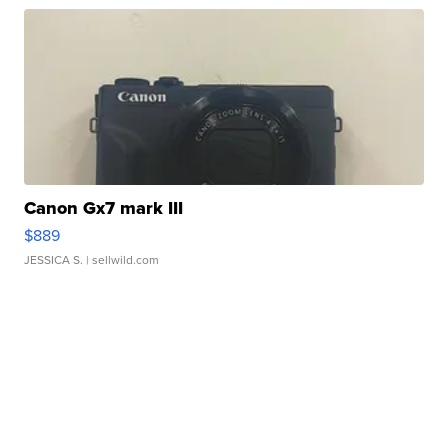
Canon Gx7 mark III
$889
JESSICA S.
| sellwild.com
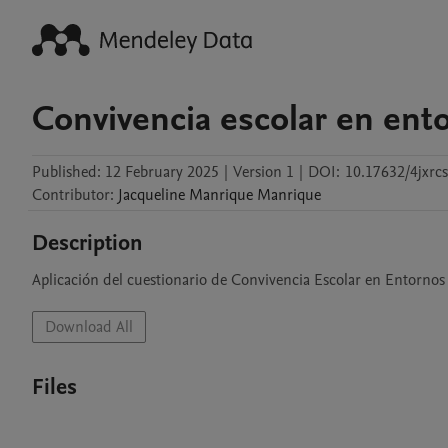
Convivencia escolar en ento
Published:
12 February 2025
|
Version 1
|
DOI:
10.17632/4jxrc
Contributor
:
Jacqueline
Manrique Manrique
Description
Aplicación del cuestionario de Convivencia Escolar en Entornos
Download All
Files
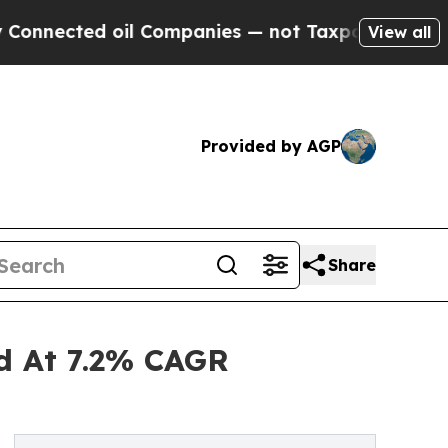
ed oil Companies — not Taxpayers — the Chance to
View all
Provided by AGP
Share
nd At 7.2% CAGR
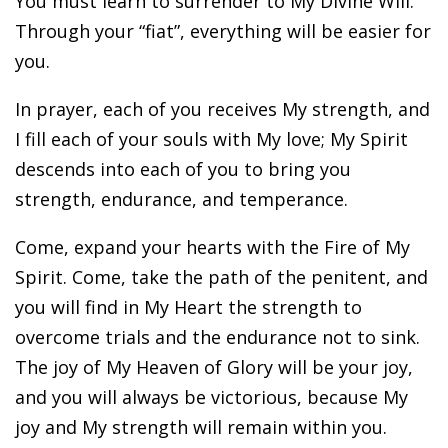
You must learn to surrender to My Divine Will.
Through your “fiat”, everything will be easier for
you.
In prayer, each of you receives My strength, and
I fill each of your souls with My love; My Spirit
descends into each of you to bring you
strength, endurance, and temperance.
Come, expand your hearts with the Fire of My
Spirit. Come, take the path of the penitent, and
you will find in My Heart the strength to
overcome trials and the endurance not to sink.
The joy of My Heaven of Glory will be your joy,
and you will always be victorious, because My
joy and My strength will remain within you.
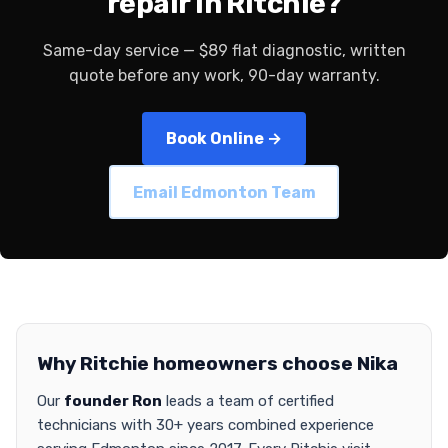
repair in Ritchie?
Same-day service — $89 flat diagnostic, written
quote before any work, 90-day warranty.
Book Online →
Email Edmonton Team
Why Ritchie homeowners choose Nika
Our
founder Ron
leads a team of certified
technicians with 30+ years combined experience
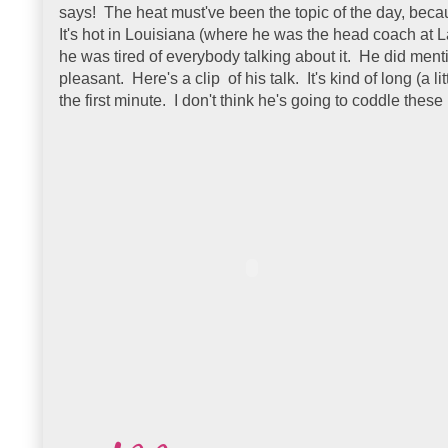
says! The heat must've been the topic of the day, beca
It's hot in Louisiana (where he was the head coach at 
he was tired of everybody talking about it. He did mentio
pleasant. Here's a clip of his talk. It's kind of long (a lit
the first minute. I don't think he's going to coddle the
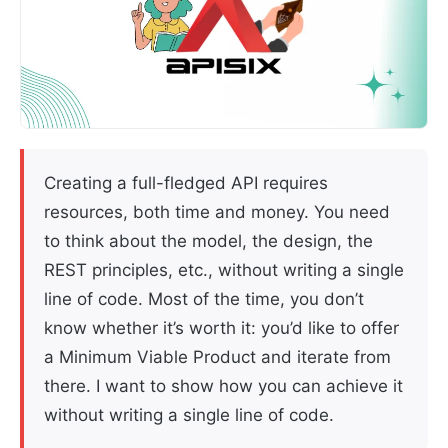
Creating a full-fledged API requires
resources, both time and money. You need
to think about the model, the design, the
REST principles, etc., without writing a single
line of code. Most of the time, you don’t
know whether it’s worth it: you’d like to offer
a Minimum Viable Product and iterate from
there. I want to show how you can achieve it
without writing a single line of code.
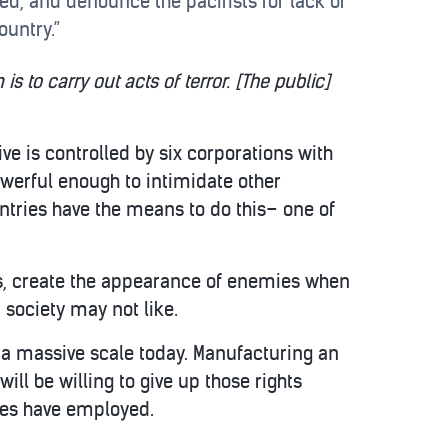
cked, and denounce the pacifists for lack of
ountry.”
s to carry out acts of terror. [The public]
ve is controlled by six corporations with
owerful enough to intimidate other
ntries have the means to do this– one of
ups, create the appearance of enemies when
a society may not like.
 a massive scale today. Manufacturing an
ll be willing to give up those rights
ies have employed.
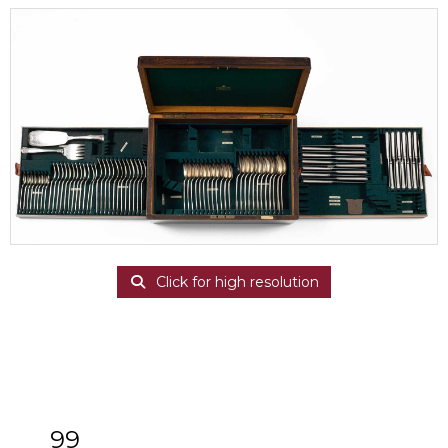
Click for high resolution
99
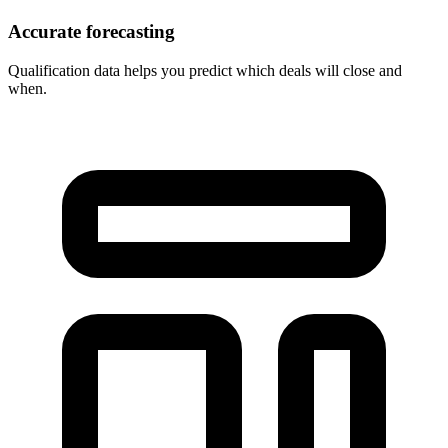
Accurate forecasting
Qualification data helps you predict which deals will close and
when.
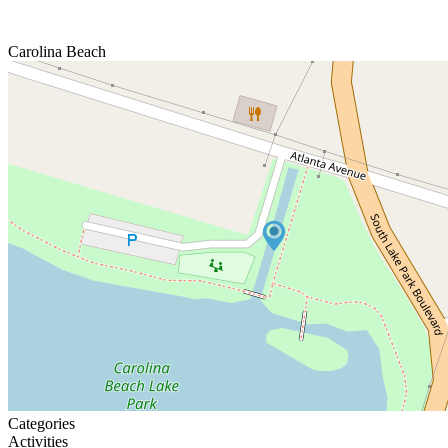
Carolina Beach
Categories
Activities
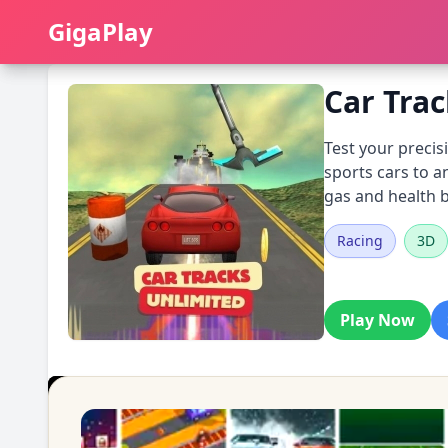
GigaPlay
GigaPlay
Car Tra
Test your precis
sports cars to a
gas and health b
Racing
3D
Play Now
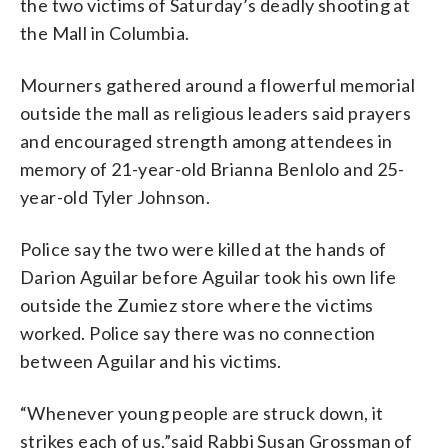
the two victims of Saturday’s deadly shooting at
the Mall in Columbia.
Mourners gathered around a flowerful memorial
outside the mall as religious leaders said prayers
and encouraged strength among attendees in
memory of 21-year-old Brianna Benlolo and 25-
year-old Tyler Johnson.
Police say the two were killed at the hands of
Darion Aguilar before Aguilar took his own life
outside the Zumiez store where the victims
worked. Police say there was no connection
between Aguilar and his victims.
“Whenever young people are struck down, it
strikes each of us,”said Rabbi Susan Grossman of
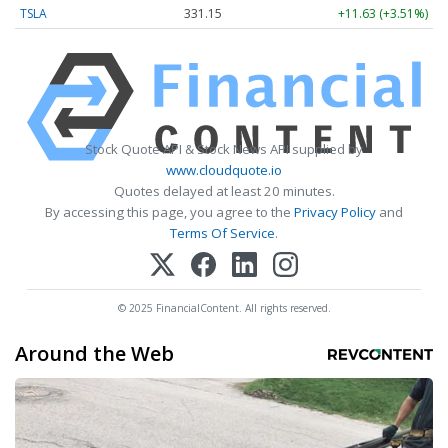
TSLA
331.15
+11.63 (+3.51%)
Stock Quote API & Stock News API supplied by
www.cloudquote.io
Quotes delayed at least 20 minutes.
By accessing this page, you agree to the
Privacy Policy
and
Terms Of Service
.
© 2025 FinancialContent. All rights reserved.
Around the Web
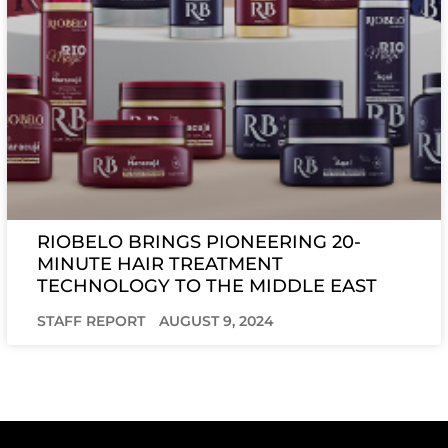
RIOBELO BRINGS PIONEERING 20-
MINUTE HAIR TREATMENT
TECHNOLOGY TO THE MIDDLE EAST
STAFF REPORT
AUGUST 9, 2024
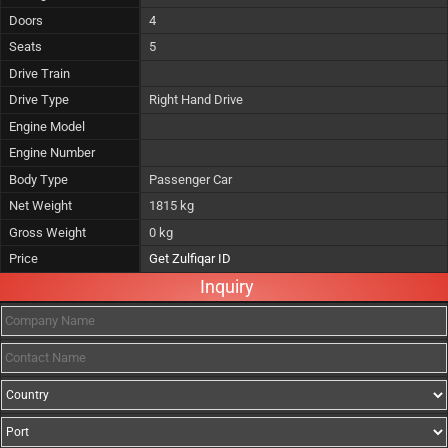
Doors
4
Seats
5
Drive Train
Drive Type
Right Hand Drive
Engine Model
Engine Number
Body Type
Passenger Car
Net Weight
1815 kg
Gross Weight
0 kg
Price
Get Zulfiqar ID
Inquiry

_ _ _ _

### Request
Rewrite the lines of text in all of the material above as one numbered list, skipping blank lines and leaving the pictures out.

### Result
1. Canon Gx7 mark III
2. $889
3. JESSICA S.
4. | sellwild.com
5. Convivencia escolar en ento
6. Published:
7. 12 February 2025
8. |
9. Version 1
10. |
11. DOI:
12. 10.17632/4jxrc
13. Contributor
14. :
15. Jacqueline
16. Manrique Manrique
17. Description
18. Aplicación del cuestionario de Convivencia Escolar en Entornos
19. Download All
20. Files
21. ed oil Companies — not Taxpayers — the Chance to
22. View all
23. Provided by AGP
24. Share
25. nd At 7.2% CAGR
26. You must learn to surrender to My Divine Will.
27. Through your “fiat”, everything will be easier for
28. you.
29. In prayer, each of you receives My strength, and
30. I fill each of your souls with My love; My Spirit
31. descends into each of you to bring you
32. strength, endurance, and temperance.
33. Come, expand your hearts with the Fire of My
34. Spirit. Come, take the path of the penitent, and
35. you will find in My Heart the strength to
36. overcome trials and the endurance not to sink.
37. The joy of My Heaven of Glory will be your joy,
38. and you will always be victorious, because My
39. joy and My strength will remain within you.
40. repair in Ritchie?
41. Same-day service — $89 flat diagnostic, written
42. quote before any work, 90-day warranty.
43. Book Online →
44. Email Edmonton Team
45. Why Ritchie homeowners choose Nika
46. Our
47. founder Ron
48. leads a team of certified
49. technicians with 30+ years combined experience
50. says! The heat must've been the topic of the day, beca
51. It's hot in Louisiana (where he was the head coach at 
52. he was tired of everybody talking about it. He did mentio
53. pleasant. Here's a clip of his talk. It's kind of long (a lit
54. the first minute. I don't think he's going to coddle the
55. Creating a full-fledged API requires
56. resources, both time and money. You need
57. to think about the model, the design, the
58. REST principles, etc., without writing a single
59. line of code. Most of the time, you don’t
60. know whether it’s worth it: you’d like to offer
61. a Minimum Viable Product and iterate from
62. there. I want to show how you can achieve it
63. without writing a single line of code.
64. cked, and denounce the pacifists for lack of
65. ountry.”
66. s to carry out acts of terror. [The public]
67. ve is controlled by six corporations with
68. owerful enough to intimidate other
69. ntries have the means to do this– one of
70. ups, create the appearance of enemies when
71. a society may not like.
72.  a massive scale today. Manufacturing an
73. ll be willing to give up those rights
74. ies have employed.
75. Click for high resolution
76. 99
77. Accurate forecasting
78. Qualification data helps you predict which deals will close and
79. when.
80. Carolina Beach
81. Categories
82. Activities
83. GigaPlay
84. GigaPlay
85. Car Tra
86. Test your precis
87. sports cars to a
88. gas and health b
89. Racing
90. 3D
91. Play Now
92. the two victims of Saturday’s deadly shooting at
93. the Mall in Columbia.
94. Mourners gathered around a flowerful memorial
95. outside the mall as religious leaders said prayers
96. and encouraged strength among attendees in
97. memory of 21-year-old Brianna Benlolo and 25-
98. year-old Tyler Johnson.
99. Police say the two were killed at the hands of
100. Darion Aguilar before Aguilar took his own life
101. outside the Zumiez store where the victims
102. worked. Police say there was no connection
103. between Aguilar and his victims.
104. “Whenever young people are struck down, it
105. strikes each of us,”said Rabbi Susan Grossman of
106. TSLA
107. 331.15
108. +11.63 (+3.51%)
109. Stock Quote API & Stock News API supplied by
110. www.cloudquote.io
111. Quotes delayed at least 20 minutes.
112. By accessing this page, you agree to the
113. Privacy Policy
114. and
115. Terms Of Service
116. .
117. © 2025 FinancialContent. All rights reserved.
118. Around the Web
119. RIOBELO BRINGS PIONEERING 20-
120. MINUTE HAIR TREATMENT
121. TECHNOLOGY TO THE MIDDLE EAST
122. STAFF REPORT
123. AUGUST 9, 2024
124. Doors
125. 4
126. Seats
127. 5
128. Drive Train
129. Drive Type
130. Right Hand Drive
131. Engine Model
132. Engine Number
133. Body Type
134. Passenger Car
135. Net Weight
136. 1815 kg
137. Gross Weight
138. 0 kg
139. Price
140. Get Zulfiqar ID
141. Inquiry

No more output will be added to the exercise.